:: TASK PROMPT ::
Exact copies of all entries are expected.

(PROVIDED RECORDS)

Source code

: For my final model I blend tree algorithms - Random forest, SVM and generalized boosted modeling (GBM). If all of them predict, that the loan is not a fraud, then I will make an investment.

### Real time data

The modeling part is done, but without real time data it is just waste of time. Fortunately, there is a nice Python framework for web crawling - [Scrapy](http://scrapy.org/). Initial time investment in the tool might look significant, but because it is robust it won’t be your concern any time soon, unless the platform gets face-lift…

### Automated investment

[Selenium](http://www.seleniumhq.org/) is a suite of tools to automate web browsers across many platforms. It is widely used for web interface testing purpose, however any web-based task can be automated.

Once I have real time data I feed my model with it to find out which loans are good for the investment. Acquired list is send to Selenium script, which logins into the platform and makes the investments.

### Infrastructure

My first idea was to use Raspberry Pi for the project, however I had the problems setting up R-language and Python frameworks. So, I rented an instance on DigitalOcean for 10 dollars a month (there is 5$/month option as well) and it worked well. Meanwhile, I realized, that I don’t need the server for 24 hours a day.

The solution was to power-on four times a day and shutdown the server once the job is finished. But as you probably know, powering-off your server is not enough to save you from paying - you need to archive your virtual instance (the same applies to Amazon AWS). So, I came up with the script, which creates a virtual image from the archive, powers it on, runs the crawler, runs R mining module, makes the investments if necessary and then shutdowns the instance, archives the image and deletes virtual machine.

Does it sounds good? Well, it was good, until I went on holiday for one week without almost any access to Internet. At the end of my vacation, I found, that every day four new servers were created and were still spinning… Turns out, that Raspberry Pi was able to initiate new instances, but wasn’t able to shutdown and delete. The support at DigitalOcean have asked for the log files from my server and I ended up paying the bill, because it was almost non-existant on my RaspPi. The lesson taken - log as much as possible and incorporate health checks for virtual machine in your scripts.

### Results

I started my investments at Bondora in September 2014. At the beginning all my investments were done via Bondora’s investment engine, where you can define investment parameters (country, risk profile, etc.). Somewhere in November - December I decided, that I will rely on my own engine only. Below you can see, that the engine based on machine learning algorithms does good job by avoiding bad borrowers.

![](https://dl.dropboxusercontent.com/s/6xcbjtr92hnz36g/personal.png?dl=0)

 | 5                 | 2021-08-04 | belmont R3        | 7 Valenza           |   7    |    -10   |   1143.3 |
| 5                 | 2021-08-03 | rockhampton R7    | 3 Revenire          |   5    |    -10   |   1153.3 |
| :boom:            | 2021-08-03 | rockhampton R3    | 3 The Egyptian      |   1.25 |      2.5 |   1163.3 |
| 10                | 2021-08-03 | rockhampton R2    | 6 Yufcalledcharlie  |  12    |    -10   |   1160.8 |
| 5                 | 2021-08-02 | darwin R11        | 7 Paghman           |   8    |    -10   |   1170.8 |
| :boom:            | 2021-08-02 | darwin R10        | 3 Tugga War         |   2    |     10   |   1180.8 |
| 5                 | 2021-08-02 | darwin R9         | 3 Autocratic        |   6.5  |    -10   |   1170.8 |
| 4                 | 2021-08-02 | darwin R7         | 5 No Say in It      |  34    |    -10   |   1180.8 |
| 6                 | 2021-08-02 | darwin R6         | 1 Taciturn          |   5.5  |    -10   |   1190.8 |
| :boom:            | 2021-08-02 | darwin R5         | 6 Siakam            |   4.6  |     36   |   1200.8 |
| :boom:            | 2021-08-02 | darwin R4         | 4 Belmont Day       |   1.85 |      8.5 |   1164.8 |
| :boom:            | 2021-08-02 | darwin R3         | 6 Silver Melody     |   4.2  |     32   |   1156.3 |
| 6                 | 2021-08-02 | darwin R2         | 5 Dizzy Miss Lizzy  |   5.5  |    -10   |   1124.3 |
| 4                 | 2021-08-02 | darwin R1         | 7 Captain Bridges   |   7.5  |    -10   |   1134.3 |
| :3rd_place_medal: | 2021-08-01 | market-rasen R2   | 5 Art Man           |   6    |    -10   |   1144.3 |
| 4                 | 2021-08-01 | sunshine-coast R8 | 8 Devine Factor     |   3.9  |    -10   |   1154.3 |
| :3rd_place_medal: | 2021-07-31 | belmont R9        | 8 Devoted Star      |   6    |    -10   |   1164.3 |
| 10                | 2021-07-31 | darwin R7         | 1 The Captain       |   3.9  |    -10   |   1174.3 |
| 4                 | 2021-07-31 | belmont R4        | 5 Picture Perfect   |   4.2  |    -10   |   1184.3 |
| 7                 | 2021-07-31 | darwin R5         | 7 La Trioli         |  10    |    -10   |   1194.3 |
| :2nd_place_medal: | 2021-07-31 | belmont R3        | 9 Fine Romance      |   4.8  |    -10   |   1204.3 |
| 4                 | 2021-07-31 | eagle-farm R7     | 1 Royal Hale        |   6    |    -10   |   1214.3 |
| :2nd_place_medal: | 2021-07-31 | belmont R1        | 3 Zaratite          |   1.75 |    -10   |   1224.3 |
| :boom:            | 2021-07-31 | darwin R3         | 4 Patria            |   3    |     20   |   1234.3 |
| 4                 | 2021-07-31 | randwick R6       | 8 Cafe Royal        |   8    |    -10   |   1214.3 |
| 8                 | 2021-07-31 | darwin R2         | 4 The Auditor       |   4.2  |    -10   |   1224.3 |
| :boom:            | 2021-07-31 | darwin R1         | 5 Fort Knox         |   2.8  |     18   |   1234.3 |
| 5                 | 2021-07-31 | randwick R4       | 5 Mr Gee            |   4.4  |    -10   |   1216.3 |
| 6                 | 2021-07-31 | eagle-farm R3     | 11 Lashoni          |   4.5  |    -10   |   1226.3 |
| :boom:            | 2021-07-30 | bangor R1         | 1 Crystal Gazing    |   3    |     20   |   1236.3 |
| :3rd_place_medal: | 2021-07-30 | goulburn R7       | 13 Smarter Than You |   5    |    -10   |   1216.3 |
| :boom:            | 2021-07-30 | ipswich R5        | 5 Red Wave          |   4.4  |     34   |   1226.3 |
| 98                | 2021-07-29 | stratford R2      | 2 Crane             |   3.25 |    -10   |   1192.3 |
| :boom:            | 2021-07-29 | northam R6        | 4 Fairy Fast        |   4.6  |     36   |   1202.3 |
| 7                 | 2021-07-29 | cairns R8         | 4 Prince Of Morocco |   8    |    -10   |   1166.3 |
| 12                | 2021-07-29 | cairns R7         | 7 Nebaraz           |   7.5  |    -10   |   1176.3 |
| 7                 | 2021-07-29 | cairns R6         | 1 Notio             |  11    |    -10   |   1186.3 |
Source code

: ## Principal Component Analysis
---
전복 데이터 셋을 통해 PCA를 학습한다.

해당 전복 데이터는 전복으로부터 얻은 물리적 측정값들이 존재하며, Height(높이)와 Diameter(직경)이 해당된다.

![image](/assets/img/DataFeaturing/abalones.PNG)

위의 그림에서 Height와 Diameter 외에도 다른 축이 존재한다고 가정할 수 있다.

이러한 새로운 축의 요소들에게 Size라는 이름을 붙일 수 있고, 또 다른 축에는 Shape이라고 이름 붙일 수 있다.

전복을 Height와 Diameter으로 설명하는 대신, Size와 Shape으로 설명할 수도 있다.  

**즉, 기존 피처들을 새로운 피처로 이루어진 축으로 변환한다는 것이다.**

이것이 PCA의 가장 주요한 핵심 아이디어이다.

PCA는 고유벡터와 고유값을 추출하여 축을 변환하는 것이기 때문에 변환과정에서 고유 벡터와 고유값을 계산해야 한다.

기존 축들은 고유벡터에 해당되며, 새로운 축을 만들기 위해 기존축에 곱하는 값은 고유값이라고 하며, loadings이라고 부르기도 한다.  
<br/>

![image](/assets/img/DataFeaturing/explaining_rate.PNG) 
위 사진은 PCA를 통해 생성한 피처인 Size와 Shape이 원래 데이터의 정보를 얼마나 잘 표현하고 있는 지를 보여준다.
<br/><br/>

(End PROVIDED RECORDS)

:: YOUR RESPONSE ::
Source code

: For my final model I blend tree algorithms - Random forest, SVM and generalized boosted modeling (GBM). If all of them predict, that the loan is not a fraud, then I will make an investment.

### Real time data

The modeling part is done, but without real time data it is just waste of time. Fortunately, there is a nice Python framework for web crawling - [Scrapy](http://scrapy.org/). Initial time investment in the tool might look significant, but because it is robust it won’t be your concern any time soon, unless the platform gets face-lift…

### Automated investment

[Selenium](http://www.seleniumhq.org/) is a suite of tools to automate web browsers across many platforms. It is widely used for web interface testing purpose, however any web-based task can be automated.

Once I have real time data I feed my model with it to find out which loans are good for the investment. Acquired list is send to Selenium script, which logins into the platform and makes the investments.

### Infrastructure

My first idea was to use Raspberry Pi for the project, however I had the problems setting up R-language and Python frameworks. So, I rented an instance on DigitalOcean for 10 dollars a month (there is 5$/month option as well) and it worked well. Meanwhile, I realized, that I don’t need the server for 24 hours a day.

The solution was to power-on four times a day and shutdown the server once the job is finished. But as you probably know, powering-off your server is not enough to save you from paying - you need to archive your virtual instance (the same applies to Amazon AWS). So, I came up with the script, which creates a virtual image from the archive, powers it on, runs the crawler, runs R mining module, makes the investments if necessary and then shutdowns the instance, archives the image and deletes virtual machine.

Does it sounds good? Well, it was good, until I went on holiday for one week without almost any access to Internet. At the end of my vacation, I found, that every day four new servers were created and were still spinning… Turns out, that Raspberry Pi was able to initiate new instances, but wasn’t able to shutdown and delete. The support at DigitalOcean have asked for the log files from my server and I ended up paying the bill, because it was almost non-existant on my RaspPi. The lesson taken - log as much as possible and incorporate health checks for virtual machine in your scripts.

### Results

I started my investments at Bondora in September 2014. At the beginning all my investments were done via Bondora’s investment engine, where you can define investment parameters (country, risk profile, etc.). Somewhere in November - December I decided, that I will rely on my own engine only. Below you can see, that the engine based on machine learning algorithms does good job by avoiding bad borrowers.

![](https://dl.dropboxusercontent.com/s/6xcbjtr92hnz36g/personal.png?dl=0)

 | 5                 | 2021-08-04 | belmont R3        | 7 Valenza           |   7    |    -10   |   1143.3 |
| 5                 | 2021-08-03 | rockhampton R7    | 3 Revenire          |   5    |    -10   |   1153.3 |
| :boom:            | 2021-08-03 | rockhampton R3    | 3 The Egyptian      |   1.25 |      2.5 |   1163.3 |
| 10                | 2021-08-03 | rockhampton R2    | 6 Yufcalledcharlie  |  12    |    -10   |   1160.8 |
| 5                 | 2021-08-02 | darwin R11        | 7 Paghman           |   8    |    -10   |   1170.8 |
| :boom:            | 2021-08-02 | darwin R10        | 3 Tugga War         |   2    |     10   |   1180.8 |
| 5                 | 2021-08-02 | darwin R9         | 3 Autocratic        |   6.5  |    -10   |   1170.8 |
| 4                 | 2021-08-02 | darwin R7         | 5 No Say in It      |  34    |    -10   |   1180.8 |
| 6                 | 2021-08-02 | darwin R6         | 1 Taciturn          |   5.5  |    -10   |   1190.8 |
| :boom:            | 2021-08-02 | darwin R5         | 6 Siakam            |   4.6  |     36   |   1200.8 |
| :boom:            | 2021-08-02 | darwin R4         | 4 Belmont Day       |   1.85 |      8.5 |   1164.8 |
| :boom:            | 2021-08-02 | darwin R3         | 6 Silver Melody     |   4.2  |     32   |   1156.3 |
| 6                 | 2021-08-02 | darwin R2         | 5 Dizzy Miss Lizzy  |   5.5  |    -10   |   1124.3 |
| 4                 | 2021-08-02 | darwin R1         | 7 Captain Bridges   |   7.5  |    -10   |   1134.3 |
| :3rd_place_medal: | 2021-08-01 | market-rasen R2   | 5 Art Man           |   6    |    -10   |   1144.3 |
| 4                 | 2021-08-01 | sunshine-coast R8 | 8 Devine Factor     |   3.9  |    -10   |   1154.3 |
| :3rd_place_medal: | 2021-07-31 | belmont R9        | 8 Devoted Star      |   6    |    -10   |   1164.3 |
| 10                | 2021-07-31 | darwin R7         | 1 The Captain       |   3.9  |    -10   |   1174.3 |
| 4                 | 2021-07-31 | belmont R4        | 5 Picture Perfect   |   4.2  |    -10   |   1184.3 |
| 7                 | 2021-07-31 | darwin R5         | 7 La Trioli         |  10    |    -10   |   1194.3 |
| :2nd_place_medal: | 2021-07-31 | belmont R3        | 9 Fine Romance      |   4.8  |    -10   |   1204.3 |
| 4                 | 2021-07-31 | eagle-farm R7     | 1 Royal Hale        |   6    |    -10   |   1214.3 |
| :2nd_place_medal: | 2021-07-31 | belmont R1        | 3 Zaratite          |   1.75 |    -10   |   1224.3 |
| :boom:            | 2021-07-31 | darwin R3         | 4 Patria            |   3    |     20   |   1234.3 |
| 4                 | 2021-07-31 | randwick R6       | 8 Cafe Royal        |   8    |    -10   |   1214.3 |
| 8                 | 2021-07-31 | darwin R2         | 4 The Auditor       |   4.2  |    -10   |   1224.3 |
| :boom:            | 2021-07-31 | darwin R1         | 5 Fort Knox         |   2.8  |     18   |   1234.3 |
| 5                 | 2021-07-31 | randwick R4       | 5 Mr Gee            |   4.4  |    -10   |   1216.3 |
| 6                 | 2021-07-31 | eagle-farm R3     | 11 Lashoni          |   4.5  |    -10   |   1226.3 |
| :boom:            | 2021-07-30 | bangor R1         | 1 Crystal Gazing    |   3    |     20   |   1236.3 |
| :3rd_place_medal: | 2021-07-30 | goulburn R7       | 13 Smarter Than You |   5    |    -10   |   1216.3 |
| :boom:            | 2021-07-30 | ipswich R5        | 5 Red Wave          |   4.4  |     34   |   1226.3 |
| 98                | 2021-07-29 | stratford R2      | 2 Crane             |   3.25 |    -10   |   1192.3 |
| :boom:            | 2021-07-29 | northam R6        | 4 Fairy Fast        |   4.6  |     36   |   1202.3 |
| 7                 | 2021-07-29 | cairns R8         | 4 Prince Of Morocco |   8    |    -10   |   1166.3 |
| 12                | 2021-07-29 | cairns R7         | 7 Nebaraz           |   7.5  |    -10   |   1176.3 |
| 7                 | 2021-07-29 | cairns R6         | 1 Notio             |  11    |    -10   |   1186.3 |
Source code

: ## Principal Component Analysis
---
전복 데이터 셋을 통해 PCA를 학습한다.

해당 전복 데이터는 전복으로부터 얻은 물리적 측정값들이 존재하며, Height(높이)와 Diameter(직경)이 해당된다.

![image](/assets/img/DataFeaturing/abalones.PNG)

위의 그림에서 Height와 Diameter 외에도 다른 축이 존재한다고 가정할 수 있다.

이러한 새로운 축의 요소들에게 Size라는 이름을 붙일 수 있고, 또 다른 축에는 Shape이라고 이름 붙일 수 있다.

전복을 Height와 Diameter으로 설명하는 대신, Size와 Shape으로 설명할 수도 있다.  

**즉, 기존 피처들을 새로운 피처로 이루어진 축으로 변환한다는 것이다.**

이것이 PCA의 가장 주요한 핵심 아이디어이다.

PCA는 고유벡터와 고유값을 추출하여 축을 변환하는 것이기 때문에 변환과정에서 고유 벡터와 고유값을 계산해야 한다.

기존 축들은 고유벡터에 해당되며, 새로운 축을 만들기 위해 기존축에 곱하는 값은 고유값이라고 하며, loadings이라고 부르기도 한다.  
<br/>

![image](/assets/img/DataFeaturing/explaining_rate.PNG) 
위 사진은 PCA를 통해 생성한 피처인 Size와 Shape이 원래 데이터의 정보를 얼마나 잘 표현하고 있는 지를 보여준다.
<br/><br/>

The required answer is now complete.